TASK DETAILS - Locate each line in the entries below that contains the string "تصميم", treating uppercase and lowercase as distinct, and copy every such line in full.

Dataset records
* * * * * * * * *

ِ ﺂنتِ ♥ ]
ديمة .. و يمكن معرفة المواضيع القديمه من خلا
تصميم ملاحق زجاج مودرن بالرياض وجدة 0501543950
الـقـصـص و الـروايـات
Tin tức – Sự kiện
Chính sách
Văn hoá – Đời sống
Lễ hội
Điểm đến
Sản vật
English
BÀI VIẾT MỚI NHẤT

* * * * * * * * *

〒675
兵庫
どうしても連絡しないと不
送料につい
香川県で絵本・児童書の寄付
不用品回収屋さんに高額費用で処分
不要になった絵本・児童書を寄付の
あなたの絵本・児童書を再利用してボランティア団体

* * * * * * * * *

SOLUTION FOR THIS PROBLEM -
تصميم ملاحق زجاج مودرن بالرياض وجدة 0501543950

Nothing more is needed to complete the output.